Lisa Buscombe

Personal information
- National team: Canada
- Citizenship: Canadian
- Born: Lisa Bertoncini
- Education: Mohawk College/McMaster University/University of Toronto

Sport
- Country: Canada
- Sport: Archery
- College team: Mohawk College

Medal record
Women's archery
Representing Canada
World Field Archery Championships
| Gold medal – first place | 1984 Hyvinkää | Women's individual |
| Silver medal – second place | 1986 Radstadt | Freestyle Women's individual |
Representing Canada
World Games
| Gold medal – first place | 1985 London | Women's recurve |

= Lisa Buscombe =

Canadian archer

Lisa Buscombe (née Bertoncini) is a Canadian retired archer. Buscombe won various medals in archery championships including gold at the 1984 World Field Archery Championships and 1985 World Games plus a silver medal in the 1986 World Field Archery Championships. In 1985, she was inducted into the Canadian Olympic Hall of Fame.

==Career==
Buscombe started competing as an archer for Mohawk College in 1975. She won gold medals in archery competitions held by the Ontario Colleges Athletic Association in 1977 and 1978. After college, Buscombe won multiple provincial and national archery championships from 1978 to 1992.

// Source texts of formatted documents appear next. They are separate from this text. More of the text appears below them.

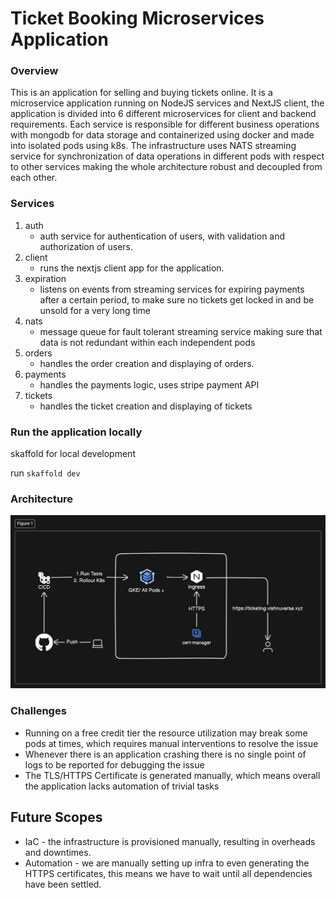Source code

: # Ticket Booking Microservices Application

### Overview

This is an application for selling and buying tickets online. It is a microservice application running on NodeJS services and NextJS client, the application is divided into 6 different microservices for client and backend requirements. Each service is responsible for different business operations with mongodb for data storage and containerized using docker and made into isolated pods using k8s. The infrastructure uses NATS streaming service for synchronization of data operations in different pods with respect to other services making the whole architecture robust and decoupled from each other.

### Services

1. auth
   - auth service for authentication of users, with validation and authorization of users.
2. client
   - runs the nextjs client app for the application.
3. expiration
   - listens on events from streaming services for expiring payments after a certain period, to make sure no tickets get locked in and be unsold for a very long time
4. nats
   - message queue for fault tolerant streaming service making sure that data is not redundant within each independent pods
5. orders
   - handles the order creation and displaying of orders.
6. payments
   - handles the payments logic, uses stripe payment API
7. tickets
   - handles the ticket creation and displaying of tickets

### Run the application locally

skaffold for local development

run `skaffold dev`

### Architecture

![Diagram](assets/architecture.svg)

### Challenges

- Running on a free credit tier the resource utilization may break some pods at times, which requires manual interventions to resolve the issue
- Whenever there is an application crashing there is no single point of logs to be reported for debugging the issue
- The TLS/HTTPS Certificate is generated manually, which means overall the application lacks automation of trivial tasks

## Future Scopes

- IaC - the infrastructure is provisioned manually, resulting in overheads and downtimes.
- Automation - we are manually setting up infra to even generating the HTTPS certificates, this means we have to wait until all dependencies have been settled.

In world championships, Buscombe won gold medals at the 1984 World Field Archery Championships and the 1985 World Games. Buscombe also competed at the 1985 World Archery Championships and 1987 World Archery Championships but did not medal. In 1999, she was selected as an assistant for Canada's archery team at the 1999 Pan American Games and participated at the 1999 World Archery Championships.

==Awards and honours==
While at Mohawk College, Buscombe was named the college's athlete of the year twice and awarded the Sam Mitminger Award for her performance in athletics and academics. Buscombe was inducted into the Canadian Olympic Hall of Fame in 1985 at the same time as her inductions into the Brampton Sports Hall of Fame and the Canadian Amateur Sports Hall of Fame. Other hall of fames Buscombe were inducted include the Mohawk College Hall of Fame in 1989 and the OCAA Hall of Fame in 2003.